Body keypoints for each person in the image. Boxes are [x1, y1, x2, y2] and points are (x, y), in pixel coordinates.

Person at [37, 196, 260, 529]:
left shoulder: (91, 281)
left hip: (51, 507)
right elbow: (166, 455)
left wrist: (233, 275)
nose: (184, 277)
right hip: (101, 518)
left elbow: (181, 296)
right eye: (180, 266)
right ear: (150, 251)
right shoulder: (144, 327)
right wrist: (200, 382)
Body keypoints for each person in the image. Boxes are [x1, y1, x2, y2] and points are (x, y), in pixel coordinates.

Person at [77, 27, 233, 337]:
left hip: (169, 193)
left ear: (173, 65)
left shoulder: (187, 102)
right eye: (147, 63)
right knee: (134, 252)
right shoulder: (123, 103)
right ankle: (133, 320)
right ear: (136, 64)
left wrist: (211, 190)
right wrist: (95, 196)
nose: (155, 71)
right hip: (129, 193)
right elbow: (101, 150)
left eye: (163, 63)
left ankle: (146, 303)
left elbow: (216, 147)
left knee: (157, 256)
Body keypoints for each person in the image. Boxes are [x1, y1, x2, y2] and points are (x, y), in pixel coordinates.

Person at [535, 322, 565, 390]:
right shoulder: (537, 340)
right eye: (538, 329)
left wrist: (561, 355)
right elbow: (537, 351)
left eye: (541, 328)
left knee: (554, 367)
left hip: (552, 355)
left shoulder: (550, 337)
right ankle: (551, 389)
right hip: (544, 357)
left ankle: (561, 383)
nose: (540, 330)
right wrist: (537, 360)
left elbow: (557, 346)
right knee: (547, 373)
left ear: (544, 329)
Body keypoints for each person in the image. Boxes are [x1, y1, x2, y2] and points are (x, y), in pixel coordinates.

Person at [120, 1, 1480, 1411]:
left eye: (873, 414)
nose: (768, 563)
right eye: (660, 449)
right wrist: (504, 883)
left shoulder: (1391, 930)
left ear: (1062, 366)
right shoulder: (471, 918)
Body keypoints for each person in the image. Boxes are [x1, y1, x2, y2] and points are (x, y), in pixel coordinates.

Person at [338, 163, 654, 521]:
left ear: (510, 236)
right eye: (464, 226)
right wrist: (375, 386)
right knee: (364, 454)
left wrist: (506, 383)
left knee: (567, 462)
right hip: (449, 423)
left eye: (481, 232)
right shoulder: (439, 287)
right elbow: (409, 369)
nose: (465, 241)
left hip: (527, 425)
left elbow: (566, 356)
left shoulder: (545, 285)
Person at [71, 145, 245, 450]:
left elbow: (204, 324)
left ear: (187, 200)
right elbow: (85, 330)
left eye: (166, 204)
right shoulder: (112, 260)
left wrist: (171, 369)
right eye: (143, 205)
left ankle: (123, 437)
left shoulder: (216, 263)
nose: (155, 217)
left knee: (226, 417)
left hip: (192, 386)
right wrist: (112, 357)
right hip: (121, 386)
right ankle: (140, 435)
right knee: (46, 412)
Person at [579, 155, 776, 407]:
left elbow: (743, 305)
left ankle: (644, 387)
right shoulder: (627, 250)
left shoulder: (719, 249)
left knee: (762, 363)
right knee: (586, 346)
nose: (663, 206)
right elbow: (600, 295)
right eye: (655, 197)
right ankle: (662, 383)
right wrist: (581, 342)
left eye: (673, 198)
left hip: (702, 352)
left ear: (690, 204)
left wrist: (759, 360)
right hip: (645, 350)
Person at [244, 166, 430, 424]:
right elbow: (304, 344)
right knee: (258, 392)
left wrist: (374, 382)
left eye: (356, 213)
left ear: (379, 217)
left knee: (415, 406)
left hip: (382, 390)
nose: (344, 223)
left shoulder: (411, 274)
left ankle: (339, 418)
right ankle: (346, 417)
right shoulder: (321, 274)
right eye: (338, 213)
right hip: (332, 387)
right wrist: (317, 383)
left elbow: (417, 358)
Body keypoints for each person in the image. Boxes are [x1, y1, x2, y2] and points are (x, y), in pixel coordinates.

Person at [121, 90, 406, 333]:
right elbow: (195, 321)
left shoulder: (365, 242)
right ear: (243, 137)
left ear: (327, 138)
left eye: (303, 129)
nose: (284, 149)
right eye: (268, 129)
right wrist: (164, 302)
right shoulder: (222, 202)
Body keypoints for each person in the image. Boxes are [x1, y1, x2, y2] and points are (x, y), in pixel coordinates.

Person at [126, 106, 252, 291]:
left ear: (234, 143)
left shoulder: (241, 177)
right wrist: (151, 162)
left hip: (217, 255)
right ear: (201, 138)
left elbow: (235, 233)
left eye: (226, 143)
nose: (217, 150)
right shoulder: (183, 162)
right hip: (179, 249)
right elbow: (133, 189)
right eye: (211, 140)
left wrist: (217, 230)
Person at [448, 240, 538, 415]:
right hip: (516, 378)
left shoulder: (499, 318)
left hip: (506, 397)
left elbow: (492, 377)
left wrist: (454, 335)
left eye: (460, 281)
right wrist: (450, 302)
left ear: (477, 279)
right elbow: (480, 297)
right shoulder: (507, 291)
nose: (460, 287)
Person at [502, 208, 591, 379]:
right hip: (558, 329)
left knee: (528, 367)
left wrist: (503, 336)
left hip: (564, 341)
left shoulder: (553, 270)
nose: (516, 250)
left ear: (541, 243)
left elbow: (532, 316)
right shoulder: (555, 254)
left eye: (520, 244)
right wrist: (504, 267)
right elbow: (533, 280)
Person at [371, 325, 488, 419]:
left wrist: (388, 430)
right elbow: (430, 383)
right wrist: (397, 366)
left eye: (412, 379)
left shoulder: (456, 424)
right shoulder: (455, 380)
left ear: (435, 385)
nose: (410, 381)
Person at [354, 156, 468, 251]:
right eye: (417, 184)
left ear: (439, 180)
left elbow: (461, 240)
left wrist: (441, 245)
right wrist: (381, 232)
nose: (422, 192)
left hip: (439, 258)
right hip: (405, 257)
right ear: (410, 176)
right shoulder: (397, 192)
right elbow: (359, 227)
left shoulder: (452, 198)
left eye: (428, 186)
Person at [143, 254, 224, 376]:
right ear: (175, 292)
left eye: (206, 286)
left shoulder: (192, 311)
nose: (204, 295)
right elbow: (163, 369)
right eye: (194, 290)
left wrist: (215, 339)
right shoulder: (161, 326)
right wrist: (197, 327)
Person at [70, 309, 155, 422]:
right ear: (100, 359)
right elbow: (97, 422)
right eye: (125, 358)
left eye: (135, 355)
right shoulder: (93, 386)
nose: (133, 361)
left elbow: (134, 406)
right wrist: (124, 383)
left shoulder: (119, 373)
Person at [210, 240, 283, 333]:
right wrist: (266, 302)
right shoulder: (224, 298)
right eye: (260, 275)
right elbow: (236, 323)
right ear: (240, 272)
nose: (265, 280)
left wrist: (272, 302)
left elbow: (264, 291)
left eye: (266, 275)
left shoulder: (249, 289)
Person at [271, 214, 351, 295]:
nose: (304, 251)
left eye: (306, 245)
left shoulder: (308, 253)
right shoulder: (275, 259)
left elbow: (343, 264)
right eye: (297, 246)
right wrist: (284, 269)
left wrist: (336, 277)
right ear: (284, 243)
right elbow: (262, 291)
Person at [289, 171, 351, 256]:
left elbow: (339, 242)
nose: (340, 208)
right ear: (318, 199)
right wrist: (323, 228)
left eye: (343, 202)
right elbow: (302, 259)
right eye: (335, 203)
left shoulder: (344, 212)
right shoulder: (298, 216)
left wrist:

### TO DO
Exactly as they stand, please print the lines from the first line of the records above down to the line that includes "right ear: (136, 64)", both of those included and no others.

### SOLUTION TO THIS TASK
Body keypoints for each person in the image. Boxes are [x1, y1, x2, y2] and points are (x, y), in pixel coordinates.

Person at [37, 196, 260, 529]:
left shoulder: (91, 281)
left hip: (51, 507)
right elbow: (166, 455)
left wrist: (233, 275)
nose: (184, 277)
right hip: (101, 518)
left elbow: (181, 296)
right eye: (180, 266)
right ear: (150, 251)
right shoulder: (144, 327)
right wrist: (200, 382)
Body keypoints for each person in the image. Boxes are [x1, y1, x2, y2] and points are (x, y), in pixel coordinates.

Person at [77, 27, 233, 337]:
left hip: (169, 193)
left ear: (173, 65)
left shoulder: (187, 102)
right eye: (147, 63)
right knee: (134, 252)
right shoulder: (123, 103)
right ankle: (133, 320)
right ear: (136, 64)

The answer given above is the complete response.